Lesson 2’s memory accounting (16N bytes for parameters, gradients, and optimizer states in fp32) already exceeds a single GPU for a 7-billion-parameter model. Frontier models are vastly larger. This lesson is how you spread the work across many devices. The source curriculum is Stanford CS336, Lectures 7 and 8, by Tatsunori Hashimoto and Percy Liang, with lectures freely available on YouTube and the course at cs336.stanford.edu. Per the Phase 0 mirror, the two parallelism lectures are collapsed into one lesson.

You will distinguish the three classic schemes (data, tensor, and pipeline parallelism) by what they split and what they communicate; understand FSDP / ZeRO sharding and its trade-off; learn the within-node vs across-nodes placement rule that decides where TP and PP each fit; see 3D parallelism as the combination used at frontier scale; and map a model that does not fit one device or one node to an actionable parallelism configuration.

This is lesson 7 of 14, the third lesson of Phase 2 (systems and efficiency). It makes the lesson-2 accounting actionable at scale and uses lesson 5’s hardware picture (within-node vs across-nodes interconnect speeds) to motivate the placement rules. The next lesson closes Phase 2 with inference, where parallelism returns in a different shape (splitting the serving load) and the KV cache from lesson 4 is the central concern.

Prerequisites: lesson 2 (the 16N memory accounting that triggers parallelism in the first place) and lesson 5 (the within-node vs across-nodes interconnect picture that decides where TP lives). Familiarity with the basic collective operations (all-reduce, all-gather) helps but is not strictly required; this lesson explains them by what they do.

None new. The lesson uses lesson 2’s 16N accounting and reasons about which axis of the work each scheme splits. No formulas to derive.

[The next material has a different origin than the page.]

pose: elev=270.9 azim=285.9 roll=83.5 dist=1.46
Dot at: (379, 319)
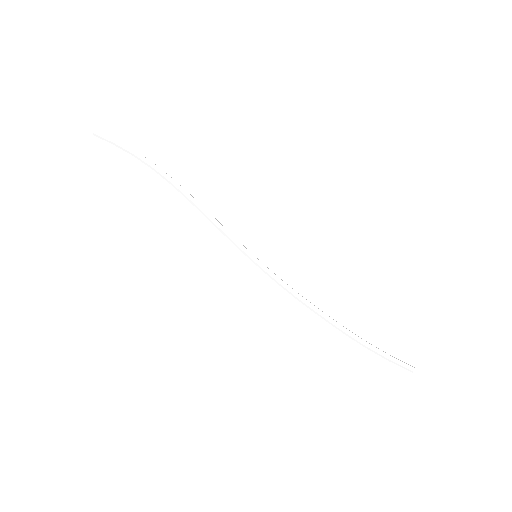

The single capability this lesson builds: distinguish the main forms of parallelism (data, tensor, pipeline) and when each is used to train a large model. Concretely, you will be able to:

  • Distinguish data, tensor, and pipeline parallelism by what they split and what they communicate
  • Explain FSDP / ZeRO sharding and its trade-off
  • Apply the within-node-vs-across-nodes rule to place TP and PP
  • Describe 3D parallelism and when it is needed
  • Map a model that doesn’t fit one device or one node to a parallelism configuration
  • Read time: about 14 minutes
  • Practice time: about 10 minutes (pick-the-scheme exercise for several cluster scenarios, plus flashcards)
  • Difficulty: deep (Stage C; broad systems lesson, reads through lesson 2’s accounting and lesson 5’s hardware picture)